§ **Required action**
From the listing below, pick out each line with the word "Planned".

§ **Exercise input**

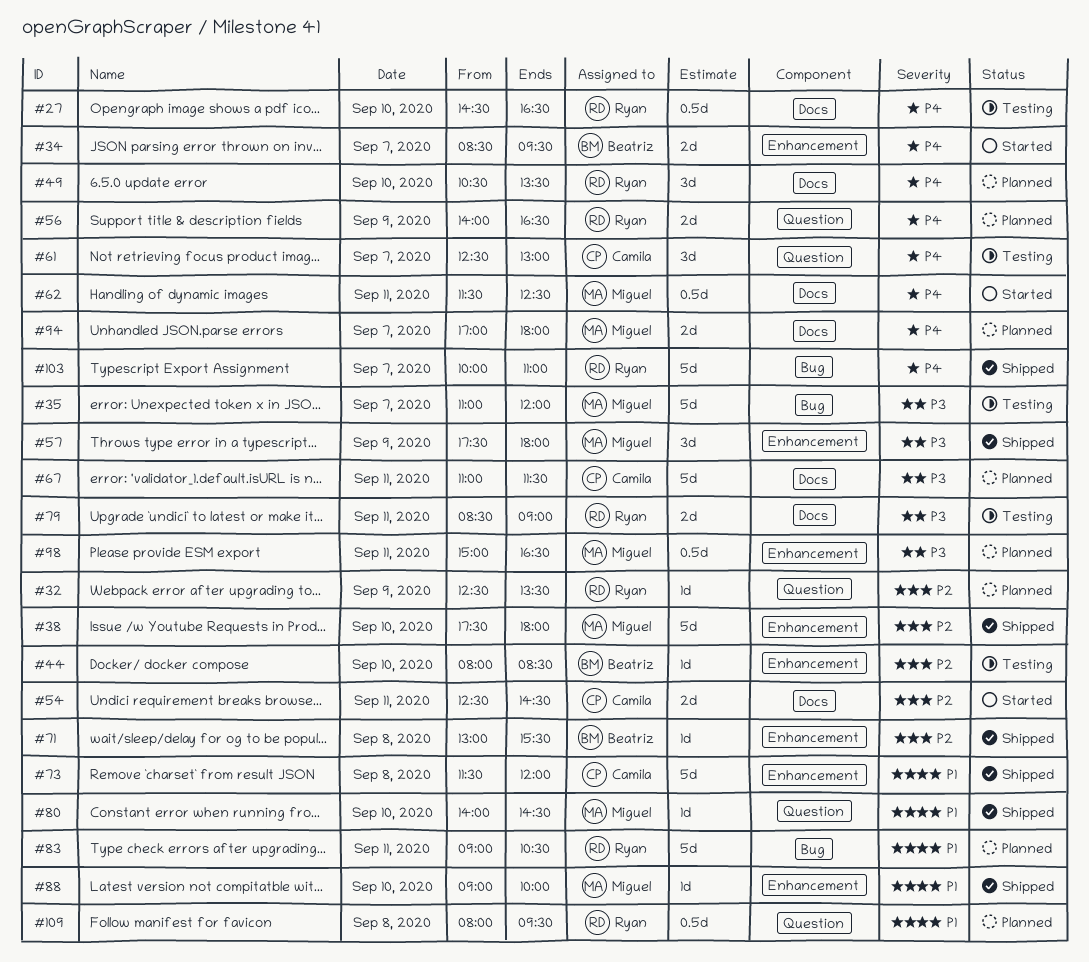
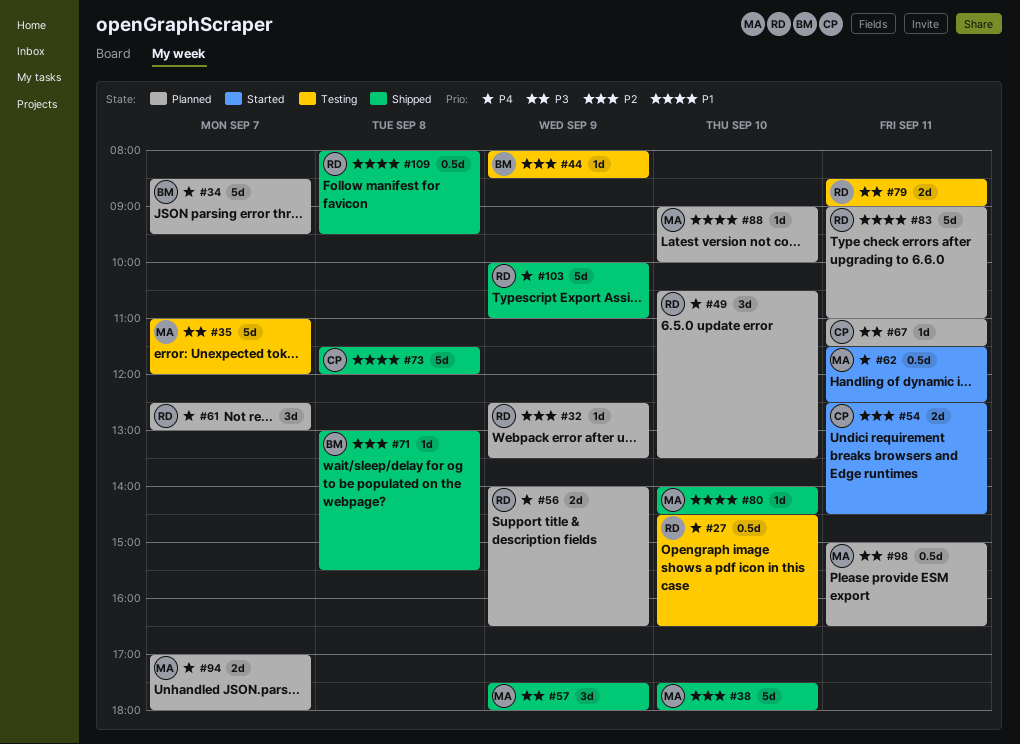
#34, status: Started -> Planned
#34, estimate: 2d -> 5d
#44, day: Sep 10 -> Sep 9
#61, status: Testing -> Planned
#61, owner: Camila -> Ryan
#67, estimate: 5d -> 1d
#83, ends: 10:30 -> 11:00
#88, status: Shipped -> Planned
#103, day: Sep 7 -> Sep 9
#109, status: Planned -> Shipped

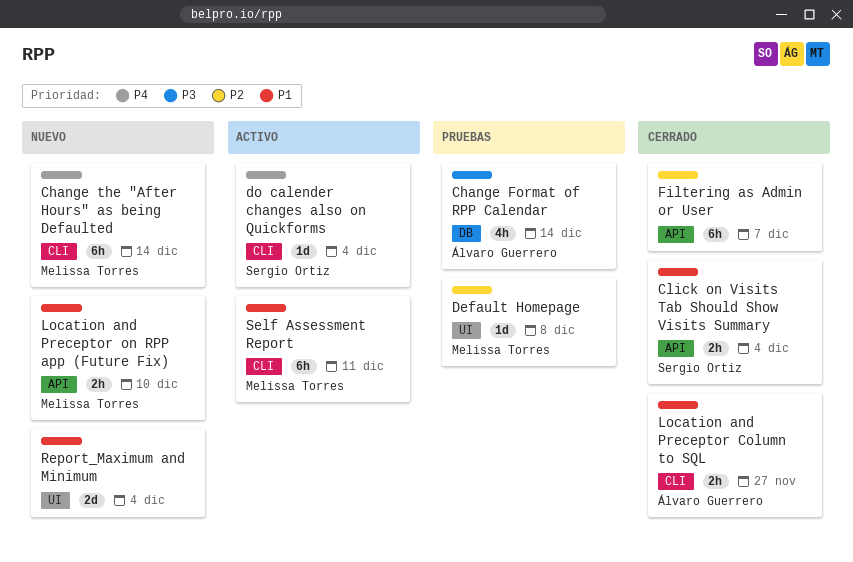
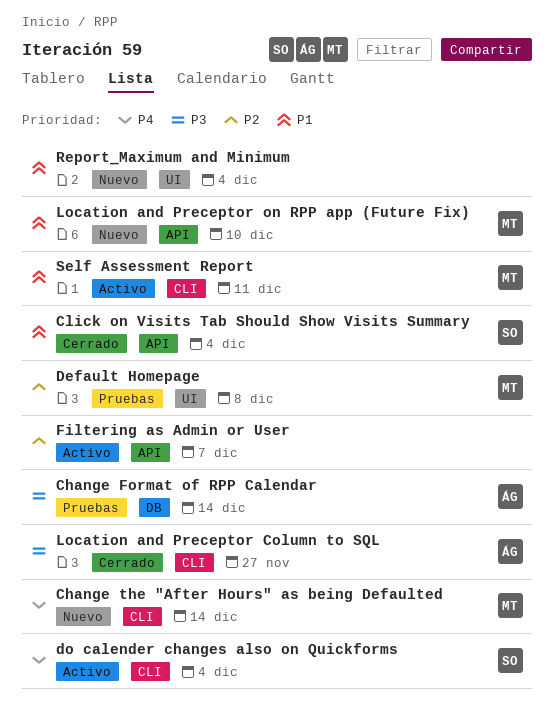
Filtering as Admin or User, status: Cerrado -> Activo
Location and Preceptor Column to SQL, priority: P1 -> P3

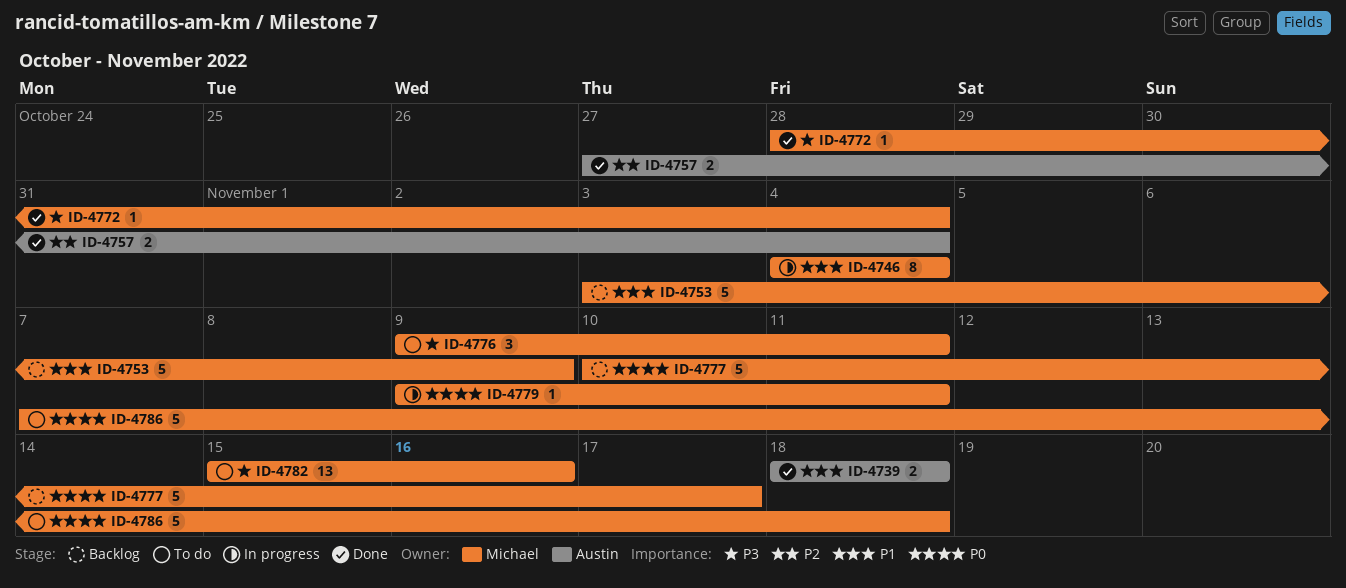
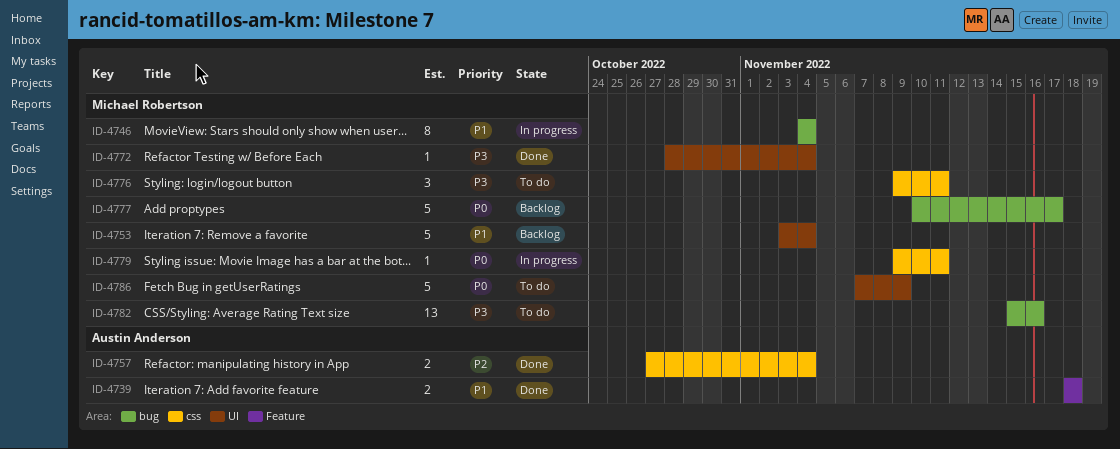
ID-4753, due: Nov 9 -> Nov 4
ID-4786, due: Nov 18 -> Nov 9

§ **Expected answer**
#34, status: Started -> Planned
#61, status: Testing -> Planned
#88, status: Shipped -> Planned
#109, status: Planned -> Shipped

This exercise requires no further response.